• TEXTO PARA LEER:
- - - -

Sin embargo, no todas las ilustraciones del libro provocaban en mí sensación de angustia. Pasaba horas embelesado con los rostros de vampiros, hombres lobo, monstruos de difícil clasificación... Muchas de las advertencias contenidas en el libro para reconocer a ciertos seres me han sido de gran utilidad durante mi vida como adulto. Sin las sabias apreciaciones de esa guía, a pesar de su aspecto frívolo, me hubiera resultado difícil identificar la verdadera naturaleza de algunos de los seres que por mi vida se han cruzado camuflados por el manto de la bondad.

No puedo reprimirme e incluyo al menos una de las descripciones que encerraba el citado bestiario:

Urikolakas: En las leyendas griegas, esta repugnante criatura es el cuerpo de un hombre malvado traído a la vida por el diablo. Los urikolakas se sentaban sobre sus víctimas y las mataban asfixiándolas.

El libro incluía un apartado dedicado al cine con fotogramas de Nosferatu una sinfonía del horror (1922) de Murnau o de Drácula (1931), con mi admirado y nunca lo suficientemente valorado, Bela Lugosi de Tod Browning.

- - - -

• DATOS DADOS:

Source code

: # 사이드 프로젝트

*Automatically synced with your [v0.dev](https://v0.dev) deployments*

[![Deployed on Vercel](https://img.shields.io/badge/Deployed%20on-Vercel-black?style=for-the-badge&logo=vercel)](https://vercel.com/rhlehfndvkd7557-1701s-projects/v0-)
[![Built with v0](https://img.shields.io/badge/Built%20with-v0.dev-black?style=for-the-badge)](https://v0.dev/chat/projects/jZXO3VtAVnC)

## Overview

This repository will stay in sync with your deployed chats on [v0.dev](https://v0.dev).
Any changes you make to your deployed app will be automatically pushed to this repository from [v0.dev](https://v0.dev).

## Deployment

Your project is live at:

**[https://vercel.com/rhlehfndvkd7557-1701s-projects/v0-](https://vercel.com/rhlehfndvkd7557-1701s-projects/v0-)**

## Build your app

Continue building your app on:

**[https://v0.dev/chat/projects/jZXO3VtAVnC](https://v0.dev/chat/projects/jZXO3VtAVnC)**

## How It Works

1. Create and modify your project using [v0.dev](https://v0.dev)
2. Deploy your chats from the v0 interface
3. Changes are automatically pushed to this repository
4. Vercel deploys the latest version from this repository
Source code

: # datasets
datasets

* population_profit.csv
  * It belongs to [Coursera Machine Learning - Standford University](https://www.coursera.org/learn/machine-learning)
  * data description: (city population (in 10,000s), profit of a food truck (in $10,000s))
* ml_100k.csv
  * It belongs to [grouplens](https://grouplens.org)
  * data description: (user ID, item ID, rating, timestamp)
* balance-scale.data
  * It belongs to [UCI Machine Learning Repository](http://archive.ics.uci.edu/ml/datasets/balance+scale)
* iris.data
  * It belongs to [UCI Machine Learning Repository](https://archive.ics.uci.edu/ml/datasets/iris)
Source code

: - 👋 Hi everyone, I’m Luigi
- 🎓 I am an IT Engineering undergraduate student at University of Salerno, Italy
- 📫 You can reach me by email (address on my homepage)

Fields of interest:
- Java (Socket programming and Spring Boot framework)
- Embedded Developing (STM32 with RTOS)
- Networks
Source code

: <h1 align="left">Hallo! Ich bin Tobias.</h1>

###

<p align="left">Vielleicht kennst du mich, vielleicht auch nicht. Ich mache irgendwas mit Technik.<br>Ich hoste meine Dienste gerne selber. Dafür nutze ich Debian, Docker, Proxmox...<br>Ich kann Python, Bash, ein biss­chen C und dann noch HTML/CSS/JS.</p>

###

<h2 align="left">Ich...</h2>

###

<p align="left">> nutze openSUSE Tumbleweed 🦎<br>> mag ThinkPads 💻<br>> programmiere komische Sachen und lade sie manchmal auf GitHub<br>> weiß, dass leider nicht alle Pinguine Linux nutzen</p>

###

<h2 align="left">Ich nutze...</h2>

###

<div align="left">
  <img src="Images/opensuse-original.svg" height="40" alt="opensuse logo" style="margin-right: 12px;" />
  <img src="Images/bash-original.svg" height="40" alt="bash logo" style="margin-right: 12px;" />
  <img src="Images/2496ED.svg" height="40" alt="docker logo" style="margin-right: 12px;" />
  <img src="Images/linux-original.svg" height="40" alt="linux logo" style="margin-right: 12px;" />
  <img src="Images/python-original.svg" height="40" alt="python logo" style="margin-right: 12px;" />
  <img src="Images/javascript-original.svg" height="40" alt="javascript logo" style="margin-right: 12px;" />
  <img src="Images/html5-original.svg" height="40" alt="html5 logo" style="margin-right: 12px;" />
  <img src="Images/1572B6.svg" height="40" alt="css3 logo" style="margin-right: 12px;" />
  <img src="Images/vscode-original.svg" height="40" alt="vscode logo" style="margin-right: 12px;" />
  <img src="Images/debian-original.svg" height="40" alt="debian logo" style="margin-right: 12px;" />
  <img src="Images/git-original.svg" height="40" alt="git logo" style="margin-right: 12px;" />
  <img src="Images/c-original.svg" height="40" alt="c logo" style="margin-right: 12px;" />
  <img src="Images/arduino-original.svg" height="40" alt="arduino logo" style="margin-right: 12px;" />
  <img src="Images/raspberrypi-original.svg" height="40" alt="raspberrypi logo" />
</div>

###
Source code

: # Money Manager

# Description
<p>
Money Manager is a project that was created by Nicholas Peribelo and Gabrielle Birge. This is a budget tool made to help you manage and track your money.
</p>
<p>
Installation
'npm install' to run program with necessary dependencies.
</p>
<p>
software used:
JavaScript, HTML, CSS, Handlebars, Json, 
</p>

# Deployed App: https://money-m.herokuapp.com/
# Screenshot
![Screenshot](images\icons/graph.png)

- - - -

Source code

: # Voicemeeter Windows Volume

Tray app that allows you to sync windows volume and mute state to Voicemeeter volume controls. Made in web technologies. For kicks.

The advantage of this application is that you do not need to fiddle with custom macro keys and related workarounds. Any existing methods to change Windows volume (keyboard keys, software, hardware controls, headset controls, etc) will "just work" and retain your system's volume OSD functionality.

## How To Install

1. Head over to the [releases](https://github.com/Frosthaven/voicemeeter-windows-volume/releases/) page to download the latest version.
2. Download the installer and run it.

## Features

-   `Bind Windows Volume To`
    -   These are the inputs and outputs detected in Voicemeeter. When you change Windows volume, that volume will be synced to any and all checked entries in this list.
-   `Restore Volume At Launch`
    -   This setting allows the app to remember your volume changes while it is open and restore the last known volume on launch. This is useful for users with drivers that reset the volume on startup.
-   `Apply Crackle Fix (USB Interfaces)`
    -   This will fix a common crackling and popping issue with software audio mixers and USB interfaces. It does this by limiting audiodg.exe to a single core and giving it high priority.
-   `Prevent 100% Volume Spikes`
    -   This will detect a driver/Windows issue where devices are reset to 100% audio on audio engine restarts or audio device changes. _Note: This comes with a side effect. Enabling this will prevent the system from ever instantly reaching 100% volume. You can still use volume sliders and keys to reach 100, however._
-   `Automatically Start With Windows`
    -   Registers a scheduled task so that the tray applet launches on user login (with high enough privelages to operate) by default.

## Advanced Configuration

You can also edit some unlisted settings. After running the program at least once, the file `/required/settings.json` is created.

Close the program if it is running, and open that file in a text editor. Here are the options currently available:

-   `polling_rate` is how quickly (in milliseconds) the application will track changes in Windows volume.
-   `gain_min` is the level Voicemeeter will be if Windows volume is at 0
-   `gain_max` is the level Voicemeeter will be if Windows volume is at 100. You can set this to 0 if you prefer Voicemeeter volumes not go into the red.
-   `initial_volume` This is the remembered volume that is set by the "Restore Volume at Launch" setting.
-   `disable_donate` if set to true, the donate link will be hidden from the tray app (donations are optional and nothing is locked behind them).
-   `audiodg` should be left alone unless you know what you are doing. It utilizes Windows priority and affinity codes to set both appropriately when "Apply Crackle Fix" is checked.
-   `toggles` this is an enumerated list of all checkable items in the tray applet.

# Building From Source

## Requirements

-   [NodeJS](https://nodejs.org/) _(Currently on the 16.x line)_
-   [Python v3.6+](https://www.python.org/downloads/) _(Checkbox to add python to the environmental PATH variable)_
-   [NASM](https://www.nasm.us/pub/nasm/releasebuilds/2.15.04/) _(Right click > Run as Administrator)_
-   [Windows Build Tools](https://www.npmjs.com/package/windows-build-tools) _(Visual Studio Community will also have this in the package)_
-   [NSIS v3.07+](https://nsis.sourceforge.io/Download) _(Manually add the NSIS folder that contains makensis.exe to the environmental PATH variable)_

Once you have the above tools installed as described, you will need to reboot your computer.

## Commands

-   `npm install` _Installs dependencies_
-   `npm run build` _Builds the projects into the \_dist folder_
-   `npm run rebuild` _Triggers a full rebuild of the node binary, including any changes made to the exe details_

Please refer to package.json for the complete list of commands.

- - - -

• INSTRUCCIÓN 1:
En el texto sobre el bestiario, ¿qué hacían los urikolakas a sus víctimas?
• INSTRUCCIÓN 2:
Cambia la parte del texto sobre el bestiario que va de "Urikolakas: En las" a "las mataban asfixiándolas.", poniendo "demonio" en lugar de "diablo".
• INSTRUCCIÓN 3:
Sigue escribiendo el texto sobre el bestiario a partir de su última oración.

• RESPUESTA 1:
Se sentaban sobre ellas y las mataban asfixiándolas.

• RESPUESTA 2:
Urikolakas: En las leyendas griegas, esta repugnante criatura es el cuerpo de un hombre malvado traído a la vida por el demonio. Los urikolakas se sentaban sobre sus víctimas y las mataban asfixiándolas.

• RESPUESTA 3:
El personaje del abuelo de La familia Monsters, serie incluida durante un tiempo en el programa mítico La bola de cristal (emitido en España de 1984 a 1988), terminó por prensar mi predilección por los vampiros y, lo que es mejor, o peor, según el lector, también afirmó mi empatía hacia ellos.

Muchos años después disfruté con la lectura de El vampiro (Siruela), selección de cuentos y narraciones sobre estas encantadoras criaturas acometida por el Conde de Siruela, de las novelas de Stoker y del Tratado sobre los vampiros de Augustin Calmet (editorial Reino de Cordelia). Pero esa ya es otra historia. Y mi infancia  se encontraba distante esos territorios cuando me adentré en la lectura de los libros citados.